I think many world events such as wars and revolutions don't usually make any sense until afterwards. I realised this ages ago when watching a dramatisation of a story which I think may have been by Somerset Maugham about the Russian Revolution. People just milled around the streets of St Petersburg, not really knowing what they were doing or even in some cases which side they were supposed to be on, and it just looked like chaos. Maybe revolutions are more likely to be like this than wars are.
Although there's no doubt the Russians are the aggressors in Ukraine, there seems to be a lot of doubt about how much support the Russian leadership has and what the eventual outcome will be. And in some ways the involvement of individuals from outside Ukraine makes me think of a kind of Spanish Civil War situation, which adds an extra element of unpredictability.

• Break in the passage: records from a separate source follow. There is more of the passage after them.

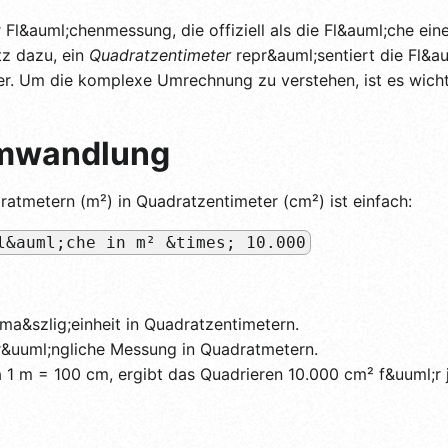
er Fl&auml;chenmessung, die offiziell als die Fl&auml;che ein
tz dazu, ein
Quadratzentimeter
repr&auml;sentiert die Fl&au
r. Um die komplexe Umrechnung zu verstehen, ist es wichti
mwandlung
tmetern (m²) in Quadratzentimeter (cm²) ist einfach:
l&auml;che in m² &times; 10.000
lma&szlig;einheit in Quadratzentimetern.
r&uuml;ngliche Messung in Quadratmetern.
1 m = 100 cm, ergibt das Quadrieren 10.000 cm² f&uuml;r 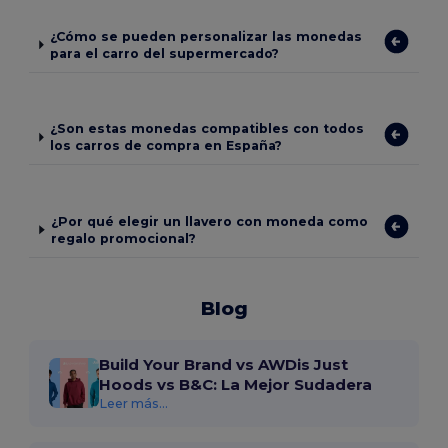
¿Cómo se pueden personalizar las monedas
para el carro del supermercado?
¿Son estas monedas compatibles con todos
los carros de compra en España?
¿Por qué elegir un llavero con moneda como
regalo promocional?
Blog
Build Your Brand vs AWDis Just
Hoods vs B&C: La Mejor Sudadera
Leer más...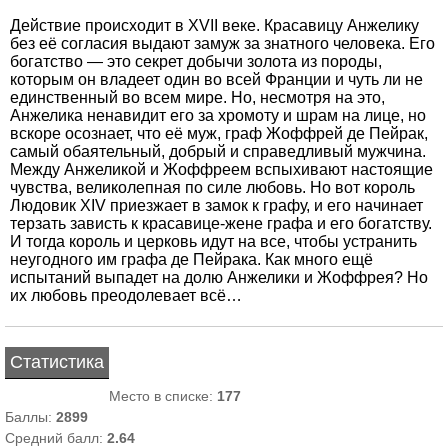
Действие происходит в XVII веке. Красавицу Анжелику
без её согласия выдают замуж за знатного человека. Его
богатство — это секрет добычи золота из породы,
которым он владеет один во всей Франции и чуть ли не
единственный во всем мире. Но, несмотря на это,
Анжелика ненавидит его за хромоту и шрам на лице, но
вскоре осознает, что её муж, граф Жоффрей де Пейрак,
самый обаятельный, добрый и справедливый мужчина.
Между Анжеликой и Жоффреем вспыхивают настоящие
чувства, великолепная по силе любовь. Но вот король
Людовик XIV приезжает в замок к графу, и его начинает
терзать зависть к красавице-жене графа и его богатству.
И тогда король и церковь идут на все, чтобы устранить
неугодного им графа де Пейрака. Как много ещё
испытаний выпадет на долю Анжелики и Жоффрея? Но
их любовь преодолевает всё…
Статистика
Место в списке:
177
Баллы:
2899
Средний балл:
2.64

Personally I feel it would only be possible to write about some small aspect of this war - focussing on individuals in some way.
Elizabeth Kay said…
I am finding this war far harder to witness than any other, probably because my father was born near Lviv and I have visted it many times. I have wonderful memories of the children's writers conference there at the Ivan Franko University in, I think, 2007. I flew to Krakow, where I have relatives, and travelled there by train on the same line the refugees are now using, via Przemysl. I recognise the stations, the trains. I've done the train journey to Kyiv from Lviv, I know the places that I see on the news.This war is personal. But I can't write about it, in much the same way my father couldn't talk about the way the Russians deported him to Siberia in 1939. He painted, though. Those paintings are in the Imperial War Museum - Google Feliks Krzewinski and you'll find them. My father never lost his distrust of Russia, and I never did either.
Nicky said…
It is terrible. I'll look your father out Liz. My father was also a painter.
Ruth Leigh said…
It's a good question. What can we writers do while such bloody conflict rages? The pen is mightier than the sword, but in the face of such wicked cruelty, it's hard to know the right things to say.